The verify_graph_plugins tool uses apoc.help and gds.list calls to
confirm both plugins are active before complex Cypher templates run, and
returns {apoc, gds, ok, detail} so the agent can halt cleanly if the
graph is misconfigured.
Evaluation — DeepEval + Flash judge¶
The mirai_shared_skills.agentic_rag.eval module ships an opinionated
LLM-as-a-Judge pipeline tuned for CI economics:
JudgeLLMABC plusGeminiFlashJudge(gemini-1.5-flash) andGPT4oMiniJudge(gpt-4o-mini) implementations. Both judges talk JSON over HTTP and return a{score, reason}envelope.MockJudgefor hermetic CI runs.evaluate_dataset(cases, candidates, judge)scores every case against three metrics — Faithfulness, Answer Relevancy, and Contextual Precision — and aggregates per-metric averages.DeepEvalJudgeAdapterexposes anyJudgeLLMas aDeepEvalBaseLLM, so the same judge powers both the lightweight scorer and the full DeepEval metric suite when[eval]is installed.
Why a small judge¶
CI runs grade every PR. Switching the judge from a frontier model to Gemini Flash or GPT-4o-mini reduces cost roughly 50–100× while staying strongly correlated with human judgement on the three RAG metrics shipped here.
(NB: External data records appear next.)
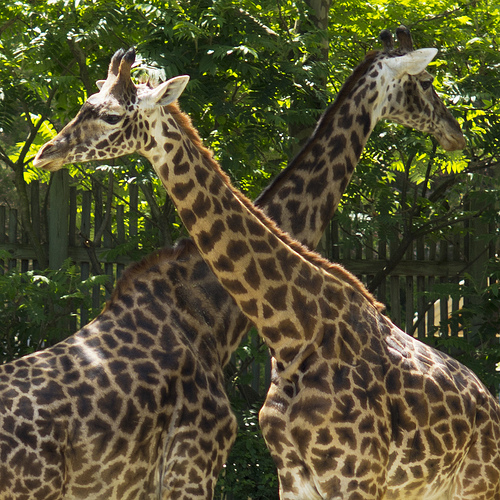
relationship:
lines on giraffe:
[326, 350, 422, 446] [16, 35, 498, 497]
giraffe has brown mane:
[16, 35, 498, 497] [131, 66, 388, 314]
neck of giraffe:
[147, 105, 377, 346] [16, 35, 498, 497]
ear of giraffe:
[149, 81, 196, 121] [16, 73, 423, 367]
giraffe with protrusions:
[16, 35, 498, 497] [380, 25, 412, 55]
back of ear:
[390, 52, 433, 72] [383, 46, 439, 76]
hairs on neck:
[333, 265, 375, 296] [172, 144, 410, 346]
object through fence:
[404, 257, 470, 346] [47, 208, 190, 332]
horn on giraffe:
[98, 33, 120, 78] [16, 35, 498, 497]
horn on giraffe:
[112, 44, 140, 91] [16, 35, 498, 497]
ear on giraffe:
[149, 81, 196, 121] [16, 35, 498, 497]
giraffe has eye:
[16, 35, 498, 497] [94, 102, 127, 138]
The pipeline is judge-agnostic, so swap in a frontier model for nightly precision runs.
Quality gate¶
tests/test_rag_eval.py enforces a minimum threshold of 0.85 on the
average score for every metric across the
golden dataset at tests/data/rag_golden_set.json (12 cases). Run it
with the default MockJudge for hermetic CI; opt in to a real judge by
exporting MIRAI_RUN_DEEPEVAL=1 plus the corresponding API key
(GEMINI_API_KEY or OPENAI_API_KEY).
Categorisation¶
standard — read-only retrieval. Safe to inject directly into a
DynamicAgentEngine without SecureSkill wrapping.
Performance & safety¶
- All providers are async;
parallel_retrievalruns them concurrently viaasyncio.gather(..., return_exceptions=True)so one failed source never cancels the others. - The Neo4j driver, Azure
httpx.AsyncClient, and reranker clients are managed as per-skill singletons and disposed viaawait skill.aclose(). - Retrieved chunks pass through the configured reranker before
citation-aware truncation, then through
truncate_chunks_to_budgetwhich derives the chunk budget by subtracting estimated citation overhead.